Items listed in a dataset
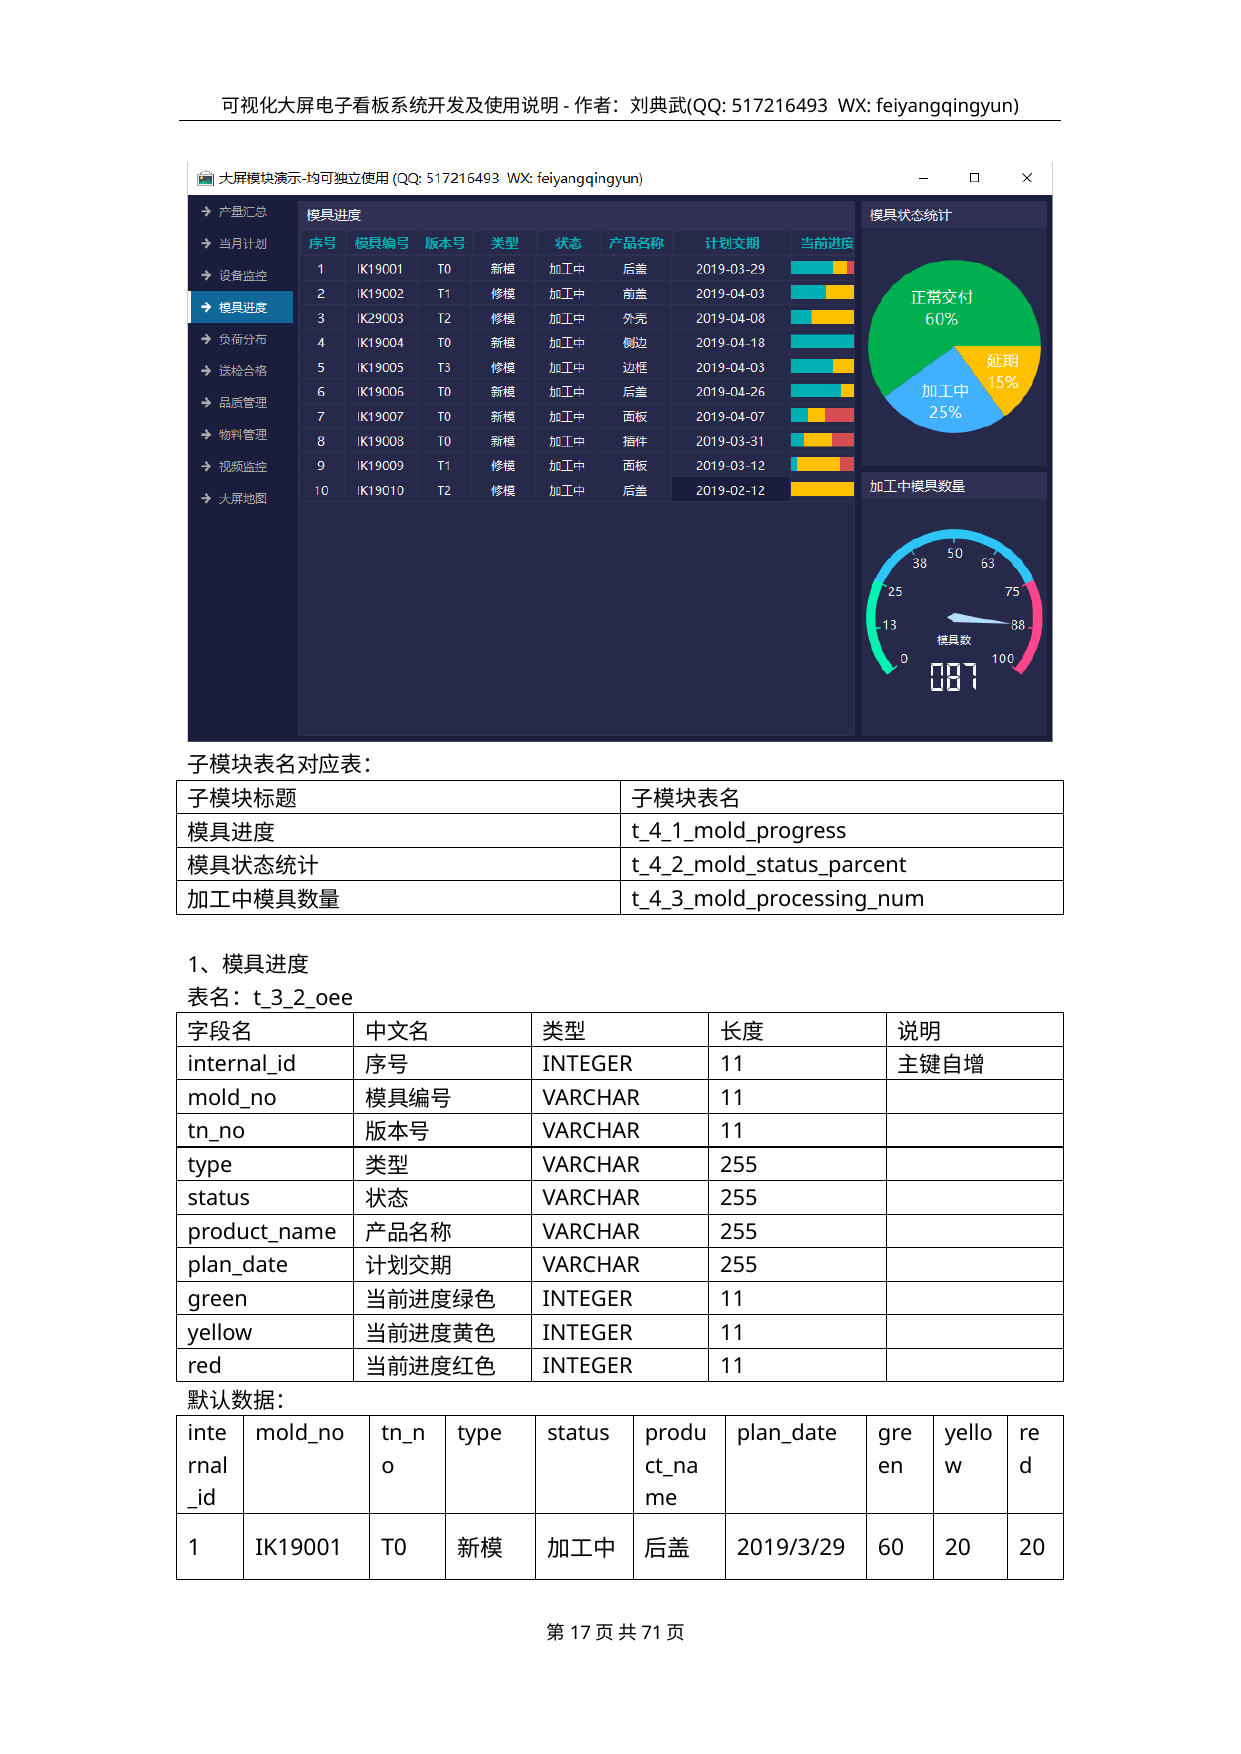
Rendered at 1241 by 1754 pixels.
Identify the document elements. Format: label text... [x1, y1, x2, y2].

table_cell IK19001 [244, 1514, 369, 1579]
table_cell 序号 [354, 1047, 531, 1079]
table_cell 主键自增 [887, 1047, 1063, 1079]
table_header tn_no [370, 1416, 445, 1513]
table_header internal_id [177, 1416, 243, 1513]
table_cell 产品名称 [354, 1215, 531, 1247]
table_cell 加工中 [536, 1514, 633, 1579]
table_cell VARCHAR [532, 1248, 708, 1281]
text 表名：t_3_2_oee [187, 980, 1053, 1012]
table_cell [887, 1248, 1063, 1281]
table_cell 版本号 [354, 1114, 531, 1146]
table_cell yellow [177, 1315, 353, 1348]
table_cell [887, 1315, 1063, 1348]
table_header 中文名 [354, 1013, 531, 1046]
table_header red [1008, 1416, 1063, 1513]
table_cell 当前进度红色 [354, 1349, 531, 1381]
table_cell 255 [709, 1248, 886, 1281]
table_cell tn_no [177, 1114, 353, 1146]
table_cell [887, 1282, 1063, 1314]
table_cell 加工中模具数量 [177, 881, 620, 914]
table_cell INTEGER [532, 1315, 708, 1348]
text 1、模具进度 [187, 947, 1053, 980]
table_header green [867, 1416, 933, 1513]
table_cell 60 [867, 1514, 933, 1579]
table_cell t_4_3_mold_processing_num [621, 881, 1063, 914]
table_cell 2019/3/29 [726, 1514, 866, 1579]
table_header plan_date [726, 1416, 866, 1513]
text 默认数据： [187, 1382, 1053, 1415]
table_cell 模具状态统计 [177, 848, 620, 880]
table_cell [887, 1080, 1063, 1113]
table_cell 11 [709, 1282, 886, 1314]
table_header 类型 [532, 1013, 708, 1046]
table_header type [446, 1416, 535, 1513]
table_cell VARCHAR [532, 1080, 708, 1113]
table_header mold_no [244, 1416, 369, 1513]
text 子模块表名对应表： [187, 747, 1053, 779]
table_header 字段名 [177, 1013, 353, 1046]
table_cell VARCHAR [532, 1215, 708, 1247]
table_cell 后盖 [634, 1514, 725, 1579]
table_cell [887, 1181, 1063, 1213]
table_cell 模具编号 [354, 1080, 531, 1113]
table_header product_name [634, 1416, 725, 1513]
table_cell [887, 1349, 1063, 1381]
table_cell 20 [934, 1514, 1007, 1579]
table_cell 模具进度 [177, 814, 620, 847]
table_cell mold_no [177, 1080, 353, 1113]
table_cell 状态 [354, 1181, 531, 1213]
table_cell 1 [177, 1514, 243, 1579]
table_header 子模块标题 [177, 781, 620, 813]
table_cell green [177, 1282, 353, 1314]
table_cell 255 [709, 1215, 886, 1247]
table_cell internal_id [177, 1047, 353, 1079]
table_cell product_name [177, 1215, 353, 1247]
picture [187, 162, 1053, 742]
table_cell 新模 [446, 1514, 535, 1579]
table_cell [887, 1114, 1063, 1146]
table_cell t_4_2_mold_status_parcent [621, 848, 1063, 880]
table_cell [887, 1148, 1063, 1180]
table_cell 当前进度黄色 [354, 1315, 531, 1348]
table_cell 11 [709, 1047, 886, 1079]
table_cell 255 [709, 1181, 886, 1213]
table_cell 20 [1008, 1514, 1063, 1579]
table_cell VARCHAR [532, 1114, 708, 1146]
table_cell 类型 [354, 1148, 531, 1180]
table_cell INTEGER [532, 1282, 708, 1314]
table_cell VARCHAR [532, 1181, 708, 1213]
table_header status [536, 1416, 633, 1513]
table_cell 11 [709, 1315, 886, 1348]
table_header 长度 [709, 1013, 886, 1046]
table_cell 255 [709, 1148, 886, 1180]
table_cell 当前进度绿色 [354, 1282, 531, 1314]
table_cell T0 [370, 1514, 445, 1579]
table_cell 11 [709, 1114, 886, 1146]
table_cell [887, 1215, 1063, 1247]
table_cell INTEGER [532, 1349, 708, 1381]
table_cell status [177, 1181, 353, 1213]
table_cell INTEGER [532, 1047, 708, 1079]
table_cell red [177, 1349, 353, 1381]
table_cell plan_date [177, 1248, 353, 1281]
table_cell t_4_1_mold_progress [621, 814, 1063, 847]
table_cell VARCHAR [532, 1148, 708, 1180]
table_cell 11 [709, 1349, 886, 1381]
table_header 子模块表名 [621, 781, 1063, 813]
table_cell type [177, 1148, 353, 1180]
table_header yellow [934, 1416, 1007, 1513]
table_cell 11 [709, 1080, 886, 1113]
table_header 说明 [887, 1013, 1063, 1046]
table_cell 计划交期 [354, 1248, 531, 1281]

* _WHAT THE TASK REQUIRES_
Search the entries above for the string "yellow". Copy each line in which it appears.

* _ANSWER SPACE_
table_cell yellow [177, 1315, 353, 1348]
table_header yellow [934, 1416, 1007, 1513]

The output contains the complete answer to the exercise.